Polish creator Lukasz Kowalczuk wanted to produce a comic that harkened back to the old style, theatrical wrestling of the 1980s, replete with outrageous costumes and collectible action figures. Issue #0 sets up the opponents, and Issues #1-3 take readers through the semi-finals. While the cartoony artwork may appeal to younger readers, parents may want to check to see if they are comfortable with the level of violence illustrated. ComiXology rates these works as 17+, but, as always, parents know their children best, and some younger teens may be mature enough to handle the unrealistic gore.
Rating the story on a comic series that has no dialogue is much harder than analyzing how lines help the flow of a plot; however, Vreckless Vrestlers conveys its purpose and meaning without any words in the main panels. Character profiles pop up before each fighter’s first appearance, but they function mostly like collectible stats cards than anything affecting the main plot. Some of the English is a little stilted, but given that it was translated from Polish, I have to cut the translator a little slack. We all know that American English makes very little sense!
Because there is no dialogue, the artwork carries the bulk of the story, and while it is deliberately cartoonish, I think it works well to highlight the over-the-top displays of classic WWE wrestling. Also, the violence and bloodshed would have been traumatizing to see with a more realistic art style!

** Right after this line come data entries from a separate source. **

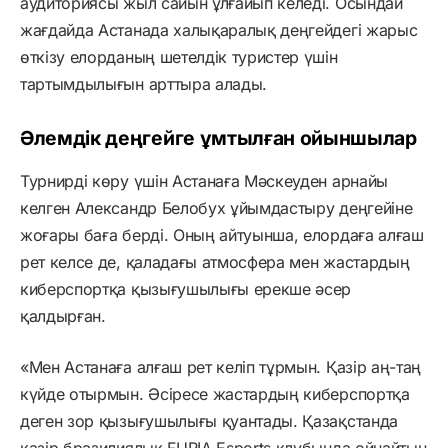
аудиториясы жыл сайын ұлғайып келеді. Осындай
жағдайда Астанада халықаралық деңгейдегі жарыс
өткізу елорданың шетелдік туристер үшін
тартымдылығын арттыра алады.
Әлемдік деңгейге ұмтылған ойыншылар
Турнирді көру үшін Астанаға Мәскеуден арнайы
келген Александр Белобух ұйымдастыру деңгейіне
жоғары баға берді. Оның айтуынша, елордаға алғаш
рет келсе де, қаладағы атмосфера мен жастардың
киберспортқа қызығушылығы ерекше әсер
қалдырған.
«Мен Астанаға алғаш рет келіп тұрмын. Қазір аң-таң
күйде отырмын. Әсіресе жастардың киберспортқа
деген зор қызығушылығы қуантады. Қазақстанда
қазір бразилиялық FURIA Esports клубында ойнайтын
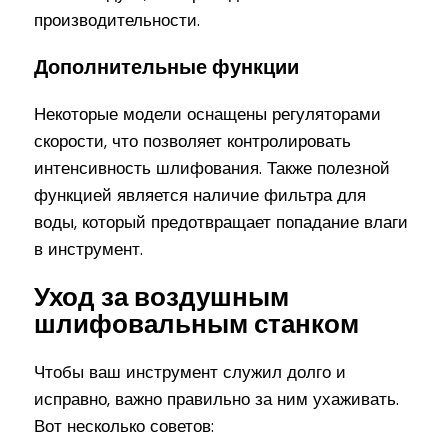
производительности.
Дополнительные функции
Некоторые модели оснащены регуляторами
скорости, что позволяет контролировать
интенсивность шлифования. Также полезной
функцией является наличие фильтра для
воды, который предотвращает попадание влаги
в инструмент.
Уход за воздушным
шлифовальным станком
Чтобы ваш инструмент служил долго и
исправно, важно правильно за ним ухаживать.
Вот несколько советов:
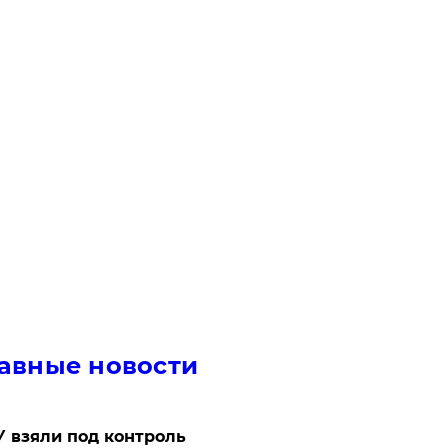
авные новости
 взяли под контроль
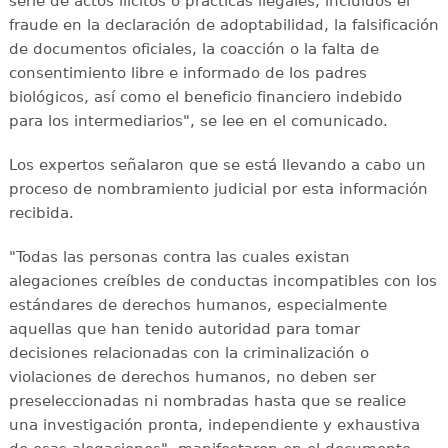
serie de actos ilícitos o prácticas ilegales, incluidos el
fraude en la declaración de adoptabilidad, la falsificación
de documentos oficiales, la coacción o la falta de
consentimiento libre e informado de los padres
biológicos, así como el beneficio financiero indebido
para los intermediarios", se lee en el comunicado.
Los expertos señalaron que se está llevando a cabo un
proceso de nombramiento judicial por esta información
recibida.
"Todas las personas contra las cuales existan
alegaciones creíbles de conductas incompatibles con los
estándares de derechos humanos, especialmente
aquellas que han tenido autoridad para tomar
decisiones relacionadas con la criminalización o
violaciones de derechos humanos, no deben ser
preseleccionadas ni nombradas hasta que se realice
una investigación pronta, independiente y exhaustiva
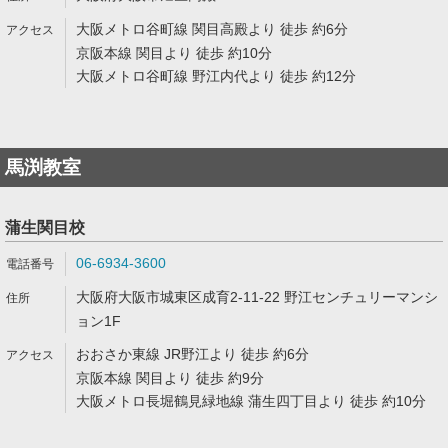
大阪メトロ谷町線 関目高殿より 徒歩 約6分
京阪本線 関目より 徒歩 約10分
大阪メトロ谷町線 野江内代より 徒歩 約12分
馬渕教室
蒲生関目校
06-6934-3600
大阪府大阪市城東区成育2-11-22 野江センチュリーマンシ
ョン1F
おおさか東線 JR野江より 徒歩 約6分
京阪本線 関目より 徒歩 約9分
大阪メトロ長堀鶴見緑地線 蒲生四丁目より 徒歩 約10分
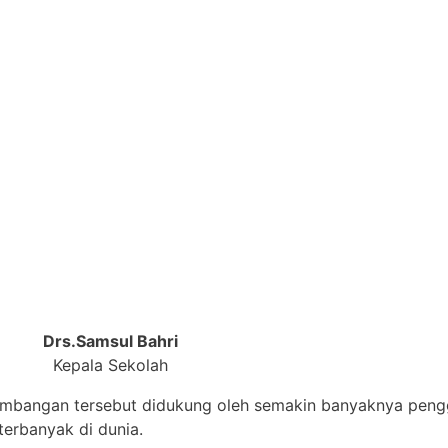
Drs.Samsul Bahri
Kepala Sekolah
embangan tersebut didukung oleh semakin banyaknya pengg
erbanyak di dunia.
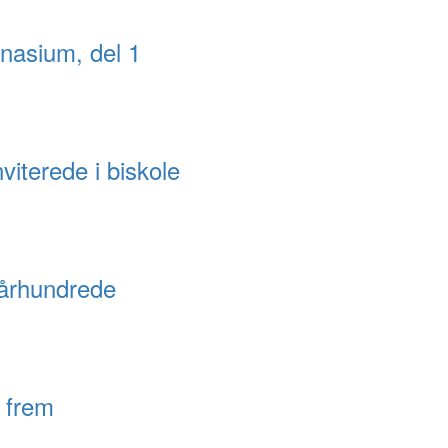
nasium, del 1
iterede i biskole
t århundrede
 frem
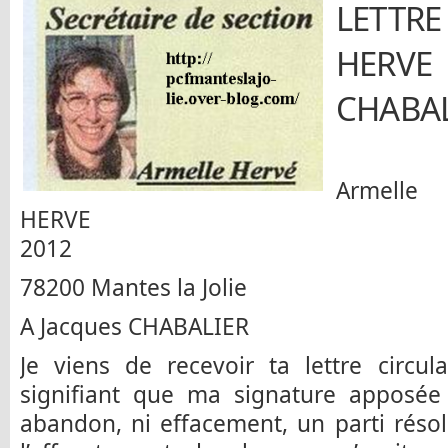
LETT
HERV
CHABAL
Armelle
HERVE Le 30 
2012
78200 Mantes la Jolie
A Jacques CHABALIER
Je viens de recevoir ta lettre circu
signifiant que ma signature apposée 
abandon, ni effacement, un parti rés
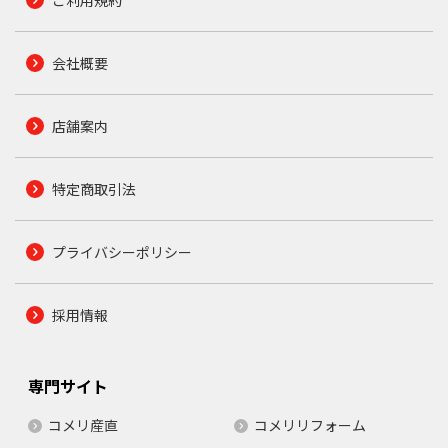
会社概要
店舗案内
特定商取引法
プライバシーポリシー
採用情報
専門サイト
コメリ産直
コメリリフォーム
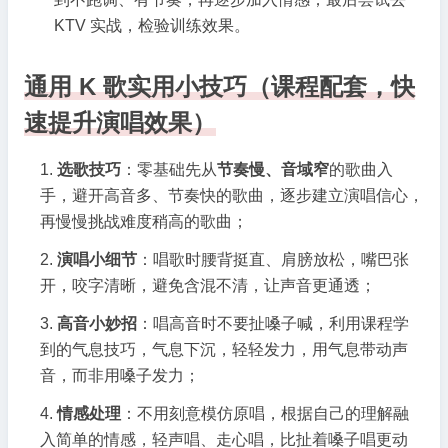
KTV 实战，检验训练效果。
通用 K 歌实用小技巧（课程配套，快
速提升演唱效果）
选歌技巧
：零基础先从
节奏慢、音域窄
的歌曲入
手，避开高音多、节奏快的歌曲，逐步建立演唱信心，
再慢慢挑战难度稍高的歌曲；
演唱小细节
：唱歌时腰背挺直、肩膀放松，嘴巴张
开，咬字清晰，避免含混不清，让声音更通透；
高音小妙招
：唱高音时不要扯嗓子喊，利用课程学
到的气息技巧，气息下沉，轻轻发力，用气息带动声
音，而非用嗓子发力；
情感处理
：不用刻意模仿原唱，根据自己的理解融
入简单的情感，轻声唱、走心唱，比扯着嗓子唱更动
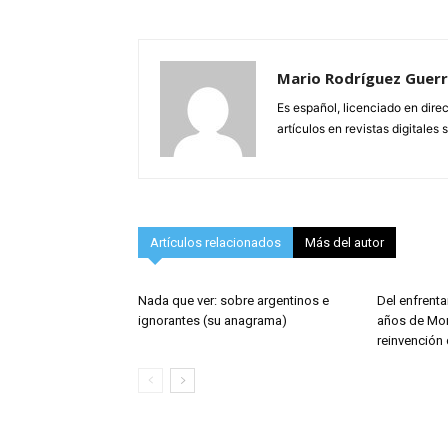
Mario Rodríguez Guer
Es español, licenciado en dir
artículos en revistas digitales s
Artículos relacionados
Más del autor
Nada que ver: sobre argentinos e
Del enfrenta
ignorantes (su anagrama)
años de Mor
reinvención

Kowalczuk uses only green, black, and white to color his panels, which gives an otherworldly glow to each piece. I almost laughed when I saw a pool of green surrounding an injured fighter’s head, because it looked so out of place. As someone who doesn’t enjoy intense violence, I appreciated the choice to avoid realistic reds or skin tones.

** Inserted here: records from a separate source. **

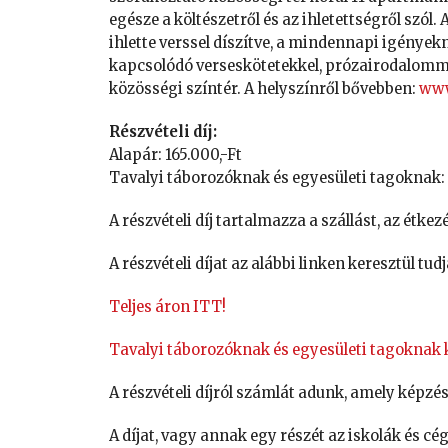
egésze a költészetről és az ihletettségről szó
ihlette verssel díszítve, a mindennapi igények
kapcsolódó verseskötetekkel, prózairodalommal
közösségi színtér. A helyszínről bővebben:
www
Részvételi díj:
Alapár: 165.000,-Ft
Tavalyi táborozóknak és egyesületi tagoknak: 
A részvételi díj tartalmazza a szállást, az étke
A részvételi díjat az alábbi linken keresztül tud
Teljes áron ITT!
Tavalyi táborozóknak és egyesületi tagoknak
A részvételi díjról számlát adunk, amely képzé
A díjat, vagy annak egy részét az iskolák és cég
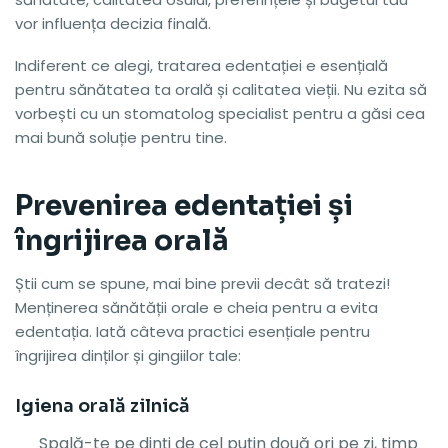
vor influența decizia finală.
Indiferent ce alegi, tratarea edentației e esențială
pentru sănătatea ta orală și calitatea vieții. Nu ezita să
vorbești cu un stomatolog specialist pentru a găsi cea
mai bună soluție pentru tine.
Prevenirea edentației și
îngrijirea orală
Știi cum se spune, mai bine previi decât să tratezi!
Menținerea sănătății orale e cheia pentru a evita
edentația. Iată câteva practici esențiale pentru
îngrijirea dinților și gingiilor tale:
Igiena orală zilnică
Spală-te pe dinți de cel puțin două ori pe zi, timp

While I doubt I would read Vreckless Vrestlers #0-3 again, I can’t deny that it’s an excellent homage to a bygone day and a creative use of the comic book medium. Readers who remember Hulk Hogan-era WWE with nostalgia should check this series out, and if you’re even a tiny bit intrigued by the idea of non-verbal, intergalactic, no-holds-barred fighting, get it! If you can track down print copies, it’ll be even more fun, because there are silly activities in the middle of some issues like a maze and identify the differences pictures!